Met de aangekondigde bezuinigingen in de Nederlandse kunst- en cultuursector is het aloude vraagstuk weer eens opgerakeld of kunst afhankelijk mag zijn van subsidie of dat de sector financieel op eigen benen moet kunnen staan. Dat vraagstuk kan worden herleid naar de vraag voor wie kunst eigenlijk wordt gemaakt: de kunstenaar of het publiek? Deze vragen komen, op zeer hilarische wijze, aan de orde in (Untitled).
Centraal staat Adrian, een componist van experimentele muziek die vooral gemaakt wordt door glazen kapot te gooien en tegen emmers aan te schoppen. Het aantal toeschouwers dat bij een uitvoeringen tot het einde in de zaal blijft zitten, is dan ook niet veel groter dan het aantal mensen dat op het podium staat.
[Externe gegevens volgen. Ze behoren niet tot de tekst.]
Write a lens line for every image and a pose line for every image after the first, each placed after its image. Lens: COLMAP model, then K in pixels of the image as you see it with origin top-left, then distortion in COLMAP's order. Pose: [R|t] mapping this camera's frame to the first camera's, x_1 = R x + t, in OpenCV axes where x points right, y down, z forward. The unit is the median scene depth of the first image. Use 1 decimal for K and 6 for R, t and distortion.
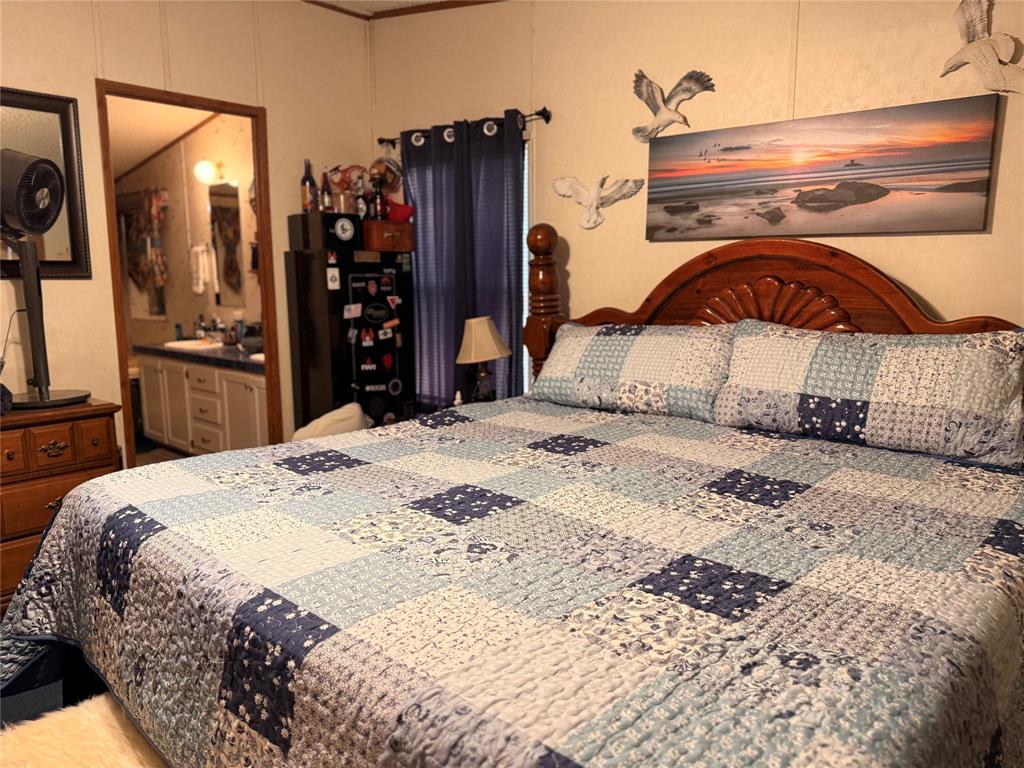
lens RADIAL K [[728.3, 0, 513.6], [0, 728.3, 384.7], [0, 0, 1]] dist [0.051172, -0.073395]
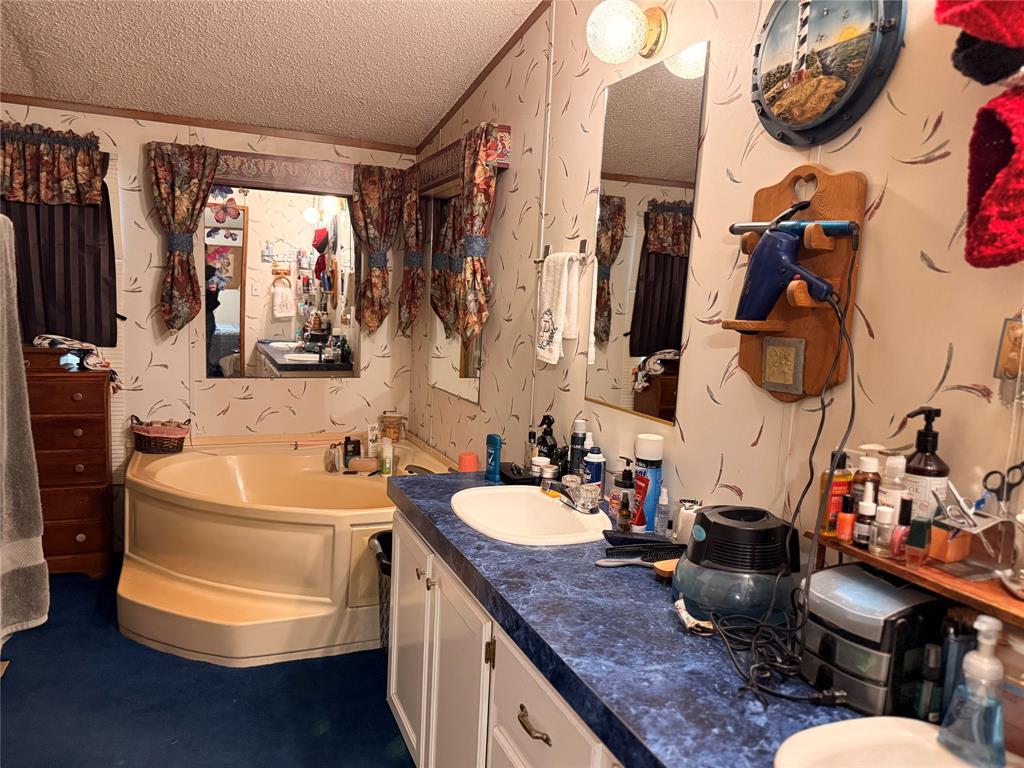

Zijn broer Josh geniet echter veel succes met zijn schilderkunst. Dat deze werken niets anders zijn dan iedere keer dezelfde compositie van pastelkleuren op doek, maakt ze commerciëel erg aantrekkelijk, tot Adrians frustratie.
Madeleine, de galeriehoudster die Josh’ werk tentoonstelt, woont een concert van Adrian bij en ziet meteen mogelijkheden. Adrian brengt zijn muziek voortaan ten gehore op de vernissages van Madeleines galerie en zij krijgen een relatie. Maar al snel komt zij erachter dat zijn introductie in de hippe New Yorkse kunstwereld niet zo uitpakt als zij gehoopt had. Mensenhater Adrian laat niet erg gemakkelijk met zich pronken.
Het mooie van (Untitled) is dat elk personage een bepaalde groep vertegenwoordigt die betrokken is bij de kunstwereld. Naast de onbekende en onbegrepen kunstenaar, is er de weinig artistieke, maar succesvolle schilder en de galeriehoudster wier persoonlijke artistieke voorkeur steeds meer overeenstemt met de financiële belangen van de galerie. In haar galerie exposeert bijvoorbeeld een arrogante kunstenaar van wie het oeuvre bestaat uit opgezette dieren in bizarre poses, een andere maakt furore door alleen titels aan de muur te hangen, de kunst zelf is afwezig! Ook loopt er een kunstverzamelaar rond die zijn verzameling puur consumptief benadert.
(Untitled) bevat een mooie balans tussen satire en drama en won een prijs op het Leids Film Festival. Volgens de jury verdient de film het door een breed Nederlands publiek te worden gezien.